Size of the gift doesn’t matter:
I don’t remember getting any big or expensive gifts from him . However, he would always have some small small surprises for us when he came visiting. Most often it would be some snacks for me or my daughter. No matter how much I try to make him understand that it is not good for her health, he would always buy something for her. It could be something as a simple as roasted peanuts, one of her favorites or some hot snacks from the small shop below our apartment. I used to watch grandfather and the little one relish the delicacies together in joyful comradeship. Those moments of happiness, surprise and delight are the biggest gifts that my father gave to my daughter. Really, it doesn’t take much to make a child happy. It is not the gift, but the happiness it brings in that matters.
It was a phase in my life where I was overworking and moving around like a zombie. My husband was travelling,and I had to handle work and stuff at home at the same time. I was irritable and would snap at the slightest provocation. He would watch me with pain in his eyes. Sometimes when he felt that I was in better mood, he would sit beside me and say ” Don’t get too tensed. Eat something, sit with your child.. Don’t worry , be happy..” I didn’t understand the meaning of those simple words when he was there with me. I was too preoccupied and obsessed with my work and when I understood the essence of those words, he was no longer around. Now when I feel that I am getting too carried away by stuff that really doesn’t matter, I remember his words and try to slow down, at least for a while..

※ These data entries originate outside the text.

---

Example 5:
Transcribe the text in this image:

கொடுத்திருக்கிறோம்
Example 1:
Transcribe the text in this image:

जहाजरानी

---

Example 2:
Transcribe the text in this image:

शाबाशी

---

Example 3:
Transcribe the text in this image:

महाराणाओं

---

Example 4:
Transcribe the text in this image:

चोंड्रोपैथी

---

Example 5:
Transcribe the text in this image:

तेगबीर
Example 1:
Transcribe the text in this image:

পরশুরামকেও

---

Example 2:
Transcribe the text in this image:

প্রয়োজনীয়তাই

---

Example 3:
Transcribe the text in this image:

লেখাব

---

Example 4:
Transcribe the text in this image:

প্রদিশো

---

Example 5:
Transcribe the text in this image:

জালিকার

My father taught me my biggest lesson the day he left this world. The day couldn’t have been any more ordinary. He was there when I got into my office bus uttering a barely audible “okay ” and a curt nod to him. I didn’t realize that it was going to be my final goodbye to him. I was too preoccupied with the things I had to finish off in that day. I was thinking about the much-anticipated vacation that was coming up. What I didn’t think was about my father who was standing there bidding me goodbye. Of course, he would always be there to take take care of nitty gritties of my life, or so I thought. He took an afternoon nap that day and never woke up from that sleep. We often take people around us for granted, our friends, and most often our parents. We live under false notions that they would always be around for us. The fact is, they won’t be. The day he left us, he taught me that.

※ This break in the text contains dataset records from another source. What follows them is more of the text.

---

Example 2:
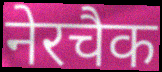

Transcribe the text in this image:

नेरचैक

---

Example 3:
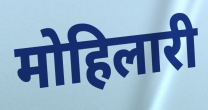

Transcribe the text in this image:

मोहिलारी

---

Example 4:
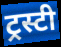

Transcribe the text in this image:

ट्रस्टी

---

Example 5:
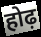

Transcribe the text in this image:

होढ़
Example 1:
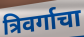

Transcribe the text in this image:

त्रिवर्गाचा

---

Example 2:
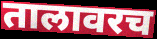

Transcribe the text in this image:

तालावरच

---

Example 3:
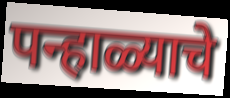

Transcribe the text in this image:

पन्हाळ्याचे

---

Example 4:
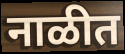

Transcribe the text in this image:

नाळीत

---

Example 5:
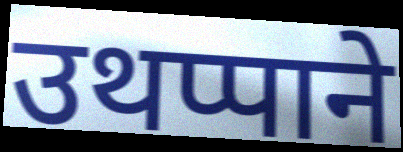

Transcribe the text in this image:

उथप्पाने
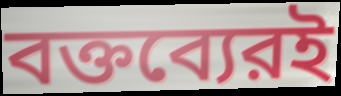
বক্তব্যেরই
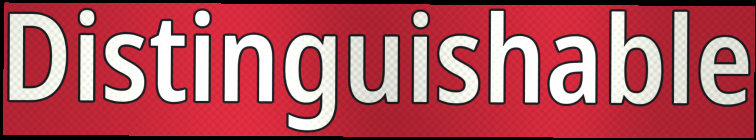
Distinguishable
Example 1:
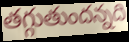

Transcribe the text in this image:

తగ్గుతుందన్నది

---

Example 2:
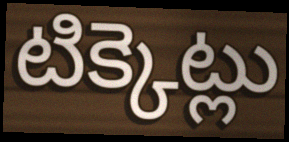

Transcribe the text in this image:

టిక్కెట్లు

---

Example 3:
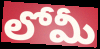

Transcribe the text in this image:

లోమీ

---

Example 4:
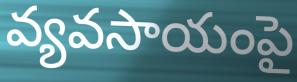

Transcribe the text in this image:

వ్యవసాయంపై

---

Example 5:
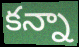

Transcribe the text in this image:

కన్నా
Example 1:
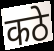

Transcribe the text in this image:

कठे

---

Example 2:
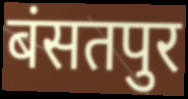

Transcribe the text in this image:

बंसतपुर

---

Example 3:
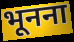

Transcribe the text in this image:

भूनना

I wallowed in repentance and sorrow for almost a year before I could make peace with the truth that somewhere I failed him as a daughter . Now I am trying to make amends by taking care of the person whom he loved the most in this world, my mother. When it comes to relationships, life may not give you second chances. My father is not with me now, but many a times I have felt his blessing during tougher times. He was and will always be one happy soul.